━━━ Provided records

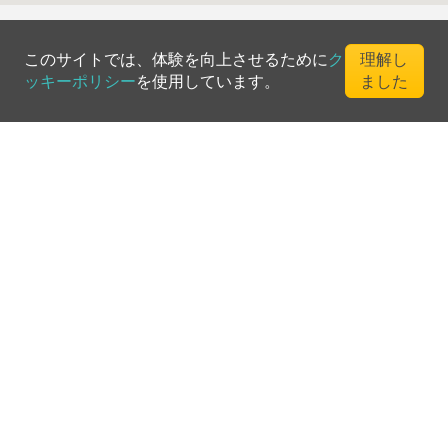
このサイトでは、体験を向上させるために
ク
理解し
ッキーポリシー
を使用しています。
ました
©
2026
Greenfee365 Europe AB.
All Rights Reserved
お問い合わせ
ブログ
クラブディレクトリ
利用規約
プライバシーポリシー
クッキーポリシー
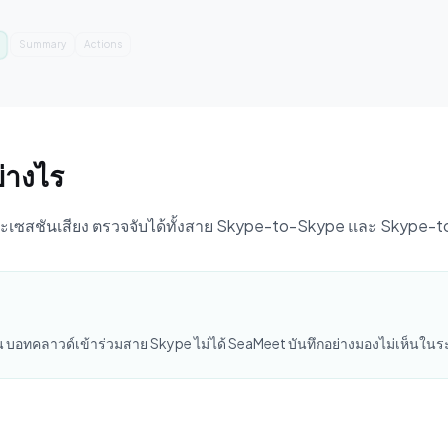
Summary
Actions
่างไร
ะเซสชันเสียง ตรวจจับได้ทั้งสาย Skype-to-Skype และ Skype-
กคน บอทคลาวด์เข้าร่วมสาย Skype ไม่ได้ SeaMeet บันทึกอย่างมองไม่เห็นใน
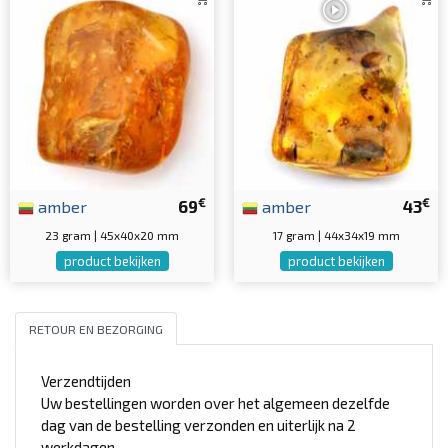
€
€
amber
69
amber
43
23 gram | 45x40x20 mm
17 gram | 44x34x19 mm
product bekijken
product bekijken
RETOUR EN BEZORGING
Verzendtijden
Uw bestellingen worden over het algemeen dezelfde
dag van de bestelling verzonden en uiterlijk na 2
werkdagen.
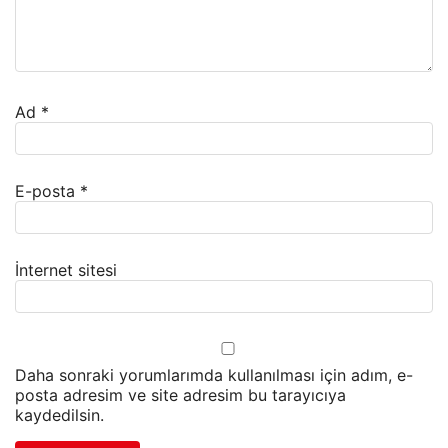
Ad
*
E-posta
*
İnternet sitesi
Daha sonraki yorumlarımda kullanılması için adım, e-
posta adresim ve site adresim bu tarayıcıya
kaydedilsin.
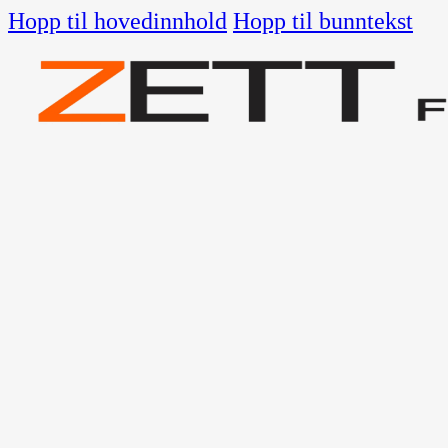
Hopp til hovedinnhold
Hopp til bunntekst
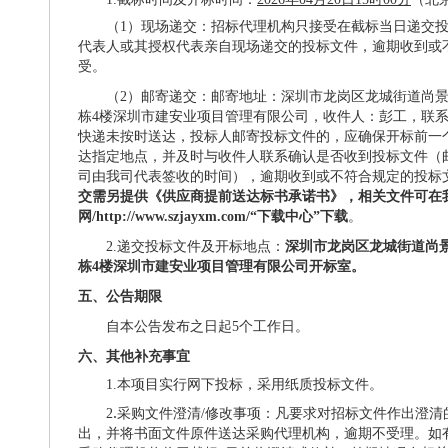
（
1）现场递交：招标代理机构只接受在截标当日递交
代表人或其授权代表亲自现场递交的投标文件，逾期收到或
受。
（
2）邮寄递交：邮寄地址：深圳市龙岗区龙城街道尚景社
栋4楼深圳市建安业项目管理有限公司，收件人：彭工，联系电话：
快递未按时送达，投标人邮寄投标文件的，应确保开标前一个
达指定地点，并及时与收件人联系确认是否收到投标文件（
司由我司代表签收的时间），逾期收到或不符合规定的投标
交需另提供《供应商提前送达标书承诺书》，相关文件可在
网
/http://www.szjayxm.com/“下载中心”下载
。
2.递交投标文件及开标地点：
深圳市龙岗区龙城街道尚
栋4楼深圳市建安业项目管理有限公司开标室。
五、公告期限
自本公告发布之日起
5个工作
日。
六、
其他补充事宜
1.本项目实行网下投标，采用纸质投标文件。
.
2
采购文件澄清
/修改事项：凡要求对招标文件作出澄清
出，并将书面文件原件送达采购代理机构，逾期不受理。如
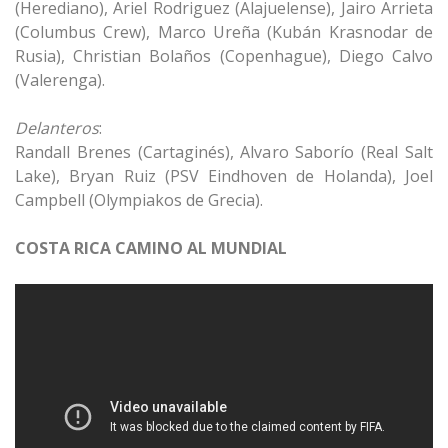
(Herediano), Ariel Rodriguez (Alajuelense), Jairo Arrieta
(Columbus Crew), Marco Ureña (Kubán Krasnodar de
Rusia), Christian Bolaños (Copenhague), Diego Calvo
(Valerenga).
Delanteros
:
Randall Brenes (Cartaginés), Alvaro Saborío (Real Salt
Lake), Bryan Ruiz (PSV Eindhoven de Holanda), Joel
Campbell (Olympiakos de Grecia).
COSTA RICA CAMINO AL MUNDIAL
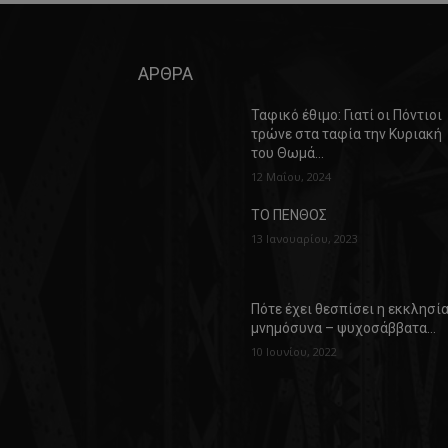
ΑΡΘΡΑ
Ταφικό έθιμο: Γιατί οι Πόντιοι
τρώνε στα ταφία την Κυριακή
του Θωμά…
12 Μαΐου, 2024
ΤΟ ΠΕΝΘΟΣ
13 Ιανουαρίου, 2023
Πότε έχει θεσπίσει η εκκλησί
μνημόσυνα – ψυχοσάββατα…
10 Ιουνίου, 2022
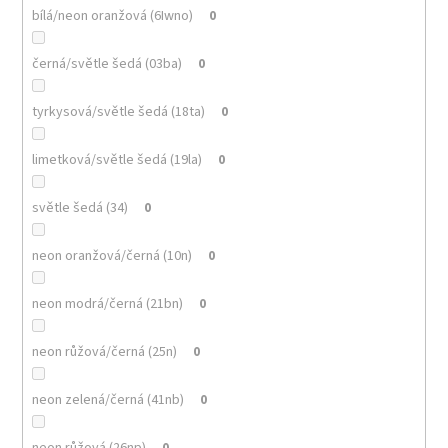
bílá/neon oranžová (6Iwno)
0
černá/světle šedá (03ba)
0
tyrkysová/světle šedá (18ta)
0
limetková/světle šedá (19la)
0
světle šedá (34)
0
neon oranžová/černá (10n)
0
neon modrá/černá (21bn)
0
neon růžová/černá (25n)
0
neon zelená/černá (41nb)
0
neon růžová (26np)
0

━━━━━━
━━━ Provided records

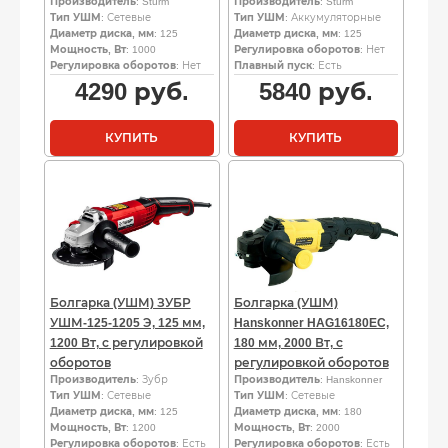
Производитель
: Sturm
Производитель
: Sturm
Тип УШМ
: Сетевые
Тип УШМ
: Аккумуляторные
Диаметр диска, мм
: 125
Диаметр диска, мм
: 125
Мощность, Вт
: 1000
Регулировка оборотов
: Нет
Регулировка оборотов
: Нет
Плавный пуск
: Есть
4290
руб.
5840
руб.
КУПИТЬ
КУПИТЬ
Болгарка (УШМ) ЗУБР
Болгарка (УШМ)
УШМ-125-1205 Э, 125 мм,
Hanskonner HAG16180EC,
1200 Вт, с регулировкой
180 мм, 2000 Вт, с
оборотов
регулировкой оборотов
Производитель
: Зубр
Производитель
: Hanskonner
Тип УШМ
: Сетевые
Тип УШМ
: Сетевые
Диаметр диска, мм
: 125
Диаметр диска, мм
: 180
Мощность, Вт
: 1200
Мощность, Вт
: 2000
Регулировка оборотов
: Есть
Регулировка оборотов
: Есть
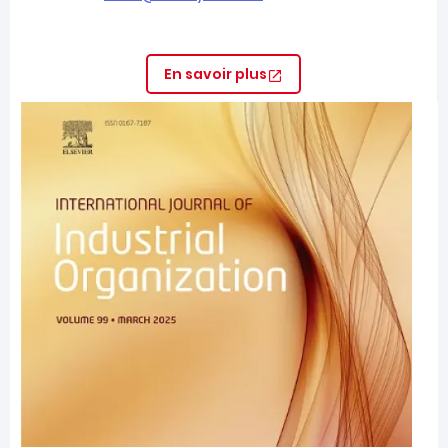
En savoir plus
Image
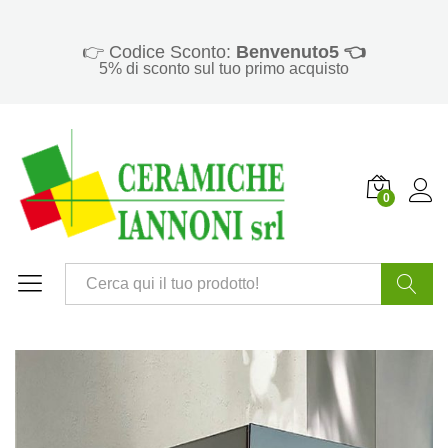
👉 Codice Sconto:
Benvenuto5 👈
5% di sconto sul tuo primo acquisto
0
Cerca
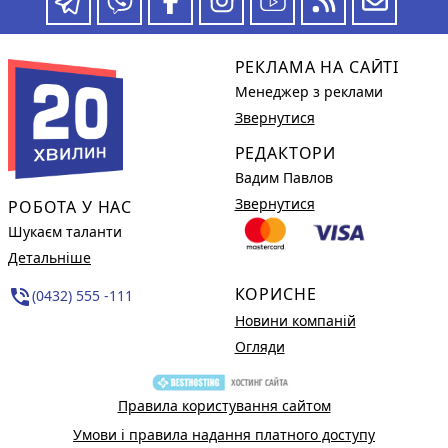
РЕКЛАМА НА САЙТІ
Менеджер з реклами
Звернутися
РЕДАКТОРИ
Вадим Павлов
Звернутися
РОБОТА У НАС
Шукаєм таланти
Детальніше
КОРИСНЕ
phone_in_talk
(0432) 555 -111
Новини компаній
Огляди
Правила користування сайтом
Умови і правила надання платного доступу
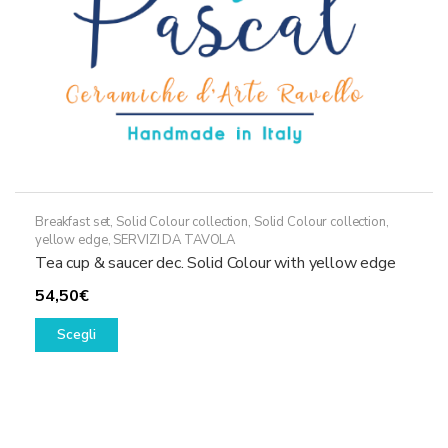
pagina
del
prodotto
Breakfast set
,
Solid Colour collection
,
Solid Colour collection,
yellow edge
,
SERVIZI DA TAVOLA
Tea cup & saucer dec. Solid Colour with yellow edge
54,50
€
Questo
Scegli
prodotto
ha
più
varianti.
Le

━━━━━━

▶ [What is required]:
Give the lines from the one containing "(Herediano), Ariel Rodriguez" through the one containing "Randall Brenes (Cartaginés), Alvaro", both included, as a Markdown table with the columns Row and Line text. Number each row and leave out blank lines.

▶ [Written response]:
| Row | Line text |
|---|---|
| 1 | (Herediano), Ariel Rodriguez (Alajuelense), Jairo Arrieta |
| 2 | (Columbus Crew), Marco Ureña (Kubán Krasnodar de |
| 3 | Rusia), Christian Bolaños (Copenhague), Diego Calvo |
| 4 | (Valerenga). |
| 5 | Delanteros |
| 6 | : |
| 7 | Randall Brenes (Cartaginés), Alvaro Saborío (Real Salt |